Таким стал Митька, попав из казачьей части на легкие хлеба — в карательный отряд войскового старшины Прянишникова.
Появившись в хуторе, он, важничая и еле отвечая на поклоны встречавшихся баб, шагом проехал к своему куреню. Возле полуобгоревших, задымленных ворот спешился, отдал поводья калмыку, — широко расставляя ноги, прошел во двор. Сопровождаемый Силантием, молча обошел вокруг фундамента, кончиком плети потрогал слившийся во время пожара, отсвечивающий бирюзой комок стекла, сказал охрипшим от волнения голосом:
— Сожгли… А курень был богатый! Первый в хуторе. Наш хуторной сжег, Мишка Кошевой. Он же и деда убил.
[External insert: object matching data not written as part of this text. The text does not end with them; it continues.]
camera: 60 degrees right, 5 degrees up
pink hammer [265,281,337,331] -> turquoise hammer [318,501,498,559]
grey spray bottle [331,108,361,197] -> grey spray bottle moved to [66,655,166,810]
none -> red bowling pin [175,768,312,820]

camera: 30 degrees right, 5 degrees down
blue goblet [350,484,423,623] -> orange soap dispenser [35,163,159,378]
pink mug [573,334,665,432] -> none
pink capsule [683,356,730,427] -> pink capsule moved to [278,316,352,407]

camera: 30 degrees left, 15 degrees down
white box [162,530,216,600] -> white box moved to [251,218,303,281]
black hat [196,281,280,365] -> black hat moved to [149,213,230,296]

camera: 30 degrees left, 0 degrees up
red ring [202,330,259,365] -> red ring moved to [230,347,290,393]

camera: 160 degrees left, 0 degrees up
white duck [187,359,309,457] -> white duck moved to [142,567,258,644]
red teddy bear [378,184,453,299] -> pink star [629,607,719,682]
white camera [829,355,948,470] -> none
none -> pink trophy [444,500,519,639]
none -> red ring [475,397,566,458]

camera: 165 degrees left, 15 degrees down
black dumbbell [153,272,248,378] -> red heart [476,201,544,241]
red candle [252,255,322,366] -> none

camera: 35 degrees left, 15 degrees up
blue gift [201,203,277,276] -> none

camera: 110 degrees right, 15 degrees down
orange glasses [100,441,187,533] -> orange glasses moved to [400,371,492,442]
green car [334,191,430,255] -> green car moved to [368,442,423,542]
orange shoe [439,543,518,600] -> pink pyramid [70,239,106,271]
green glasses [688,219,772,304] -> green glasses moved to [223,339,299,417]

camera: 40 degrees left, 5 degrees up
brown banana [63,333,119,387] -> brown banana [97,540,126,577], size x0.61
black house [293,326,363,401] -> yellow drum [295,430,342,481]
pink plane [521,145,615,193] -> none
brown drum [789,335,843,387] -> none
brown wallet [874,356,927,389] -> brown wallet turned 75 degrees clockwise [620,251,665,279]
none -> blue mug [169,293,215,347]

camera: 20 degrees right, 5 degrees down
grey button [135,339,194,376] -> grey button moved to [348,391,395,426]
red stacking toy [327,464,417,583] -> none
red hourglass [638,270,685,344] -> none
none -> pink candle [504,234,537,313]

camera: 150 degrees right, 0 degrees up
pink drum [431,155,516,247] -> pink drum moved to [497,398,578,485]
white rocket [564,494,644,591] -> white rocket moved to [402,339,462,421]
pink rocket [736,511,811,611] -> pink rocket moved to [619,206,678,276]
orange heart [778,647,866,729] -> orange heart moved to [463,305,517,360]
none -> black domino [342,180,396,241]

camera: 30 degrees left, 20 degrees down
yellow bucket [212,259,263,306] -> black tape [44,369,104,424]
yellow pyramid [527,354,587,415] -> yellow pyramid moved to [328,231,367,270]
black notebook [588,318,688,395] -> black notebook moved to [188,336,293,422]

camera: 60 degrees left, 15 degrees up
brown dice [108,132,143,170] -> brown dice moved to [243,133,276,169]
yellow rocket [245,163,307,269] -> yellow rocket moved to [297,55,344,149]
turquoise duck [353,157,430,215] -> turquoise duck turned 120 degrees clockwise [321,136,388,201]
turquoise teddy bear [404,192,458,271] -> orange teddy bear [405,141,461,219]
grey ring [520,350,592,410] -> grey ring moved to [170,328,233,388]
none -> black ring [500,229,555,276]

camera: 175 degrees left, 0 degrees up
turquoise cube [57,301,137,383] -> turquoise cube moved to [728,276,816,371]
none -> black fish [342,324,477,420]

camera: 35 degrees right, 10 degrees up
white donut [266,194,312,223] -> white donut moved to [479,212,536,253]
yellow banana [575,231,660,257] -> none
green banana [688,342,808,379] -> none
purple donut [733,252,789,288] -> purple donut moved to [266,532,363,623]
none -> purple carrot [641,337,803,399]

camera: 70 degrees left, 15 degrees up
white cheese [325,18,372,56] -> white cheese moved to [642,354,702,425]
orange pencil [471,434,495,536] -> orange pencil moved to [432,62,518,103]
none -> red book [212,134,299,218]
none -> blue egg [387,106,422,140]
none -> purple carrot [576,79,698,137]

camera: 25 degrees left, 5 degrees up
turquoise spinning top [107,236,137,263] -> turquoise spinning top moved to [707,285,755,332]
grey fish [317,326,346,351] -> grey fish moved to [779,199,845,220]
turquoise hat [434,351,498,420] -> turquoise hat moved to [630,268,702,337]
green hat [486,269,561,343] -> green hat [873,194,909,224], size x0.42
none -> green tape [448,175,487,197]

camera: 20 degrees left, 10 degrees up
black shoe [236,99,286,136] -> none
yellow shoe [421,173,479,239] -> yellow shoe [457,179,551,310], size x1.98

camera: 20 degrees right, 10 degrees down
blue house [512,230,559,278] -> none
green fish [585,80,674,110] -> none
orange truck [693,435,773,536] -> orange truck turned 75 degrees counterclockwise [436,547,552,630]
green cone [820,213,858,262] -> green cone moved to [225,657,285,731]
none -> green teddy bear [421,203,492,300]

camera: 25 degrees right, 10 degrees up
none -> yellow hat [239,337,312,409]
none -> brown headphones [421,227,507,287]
Так-то, Силантий Петров, пришлось проведать родимую пепелищу…
— А с этих Кошевых есть кто дома? — с живостью спросил тот.
— Должно быть, есть. Да мы повидаемся с ними… А зараз поедем к нашим сватам.
По дороге к Мелеховым Митька спросил у встретившейся снохи Богатыревых:
— Мамаша моя вернулась из-за Дону?
— Кубыть не вернулась ишо, Митрий Мироныч.
— А сват Мелехов дома?
— Старик-то?
— Да.
— Старик дома, словом — вся семья дома, опричь Григория. Петра-то убили зимой, слыхал?
Митька кивнул головой и тронул коня рысью.
Он ехал по безлюдной улице, и в желтых кошачьих глазах его, пресыщенных и холодных, не было и следа недавней взволнованной живости. Подъезжая к мелеховскому базу и ни к кому из спутников не обращаясь в отдельности, негромко сказал:
— Так-то встречает родимый хутор! Пообедать, и то надо к родне ехать… Ну-ну, ишо потягаемся!..
Пантелей Прокофьевич ладил под сараем лобогрейку. Завидев конных и признав среди них Коршунова, пошел к воротам.
— Милости просим, — радушно сказал он, открывая калитку. — Гостям рады! С прибытием!
— Здравствуй, сват! Живой-здоровый?
— Слава богу, покуда ничего. Да ты, никак, уж в офицерах ходишь?
— А ты думал, одним твоим сынам белые погоны носить? — самодовольно сказал Митька, подавая старику длинную жилистую руку.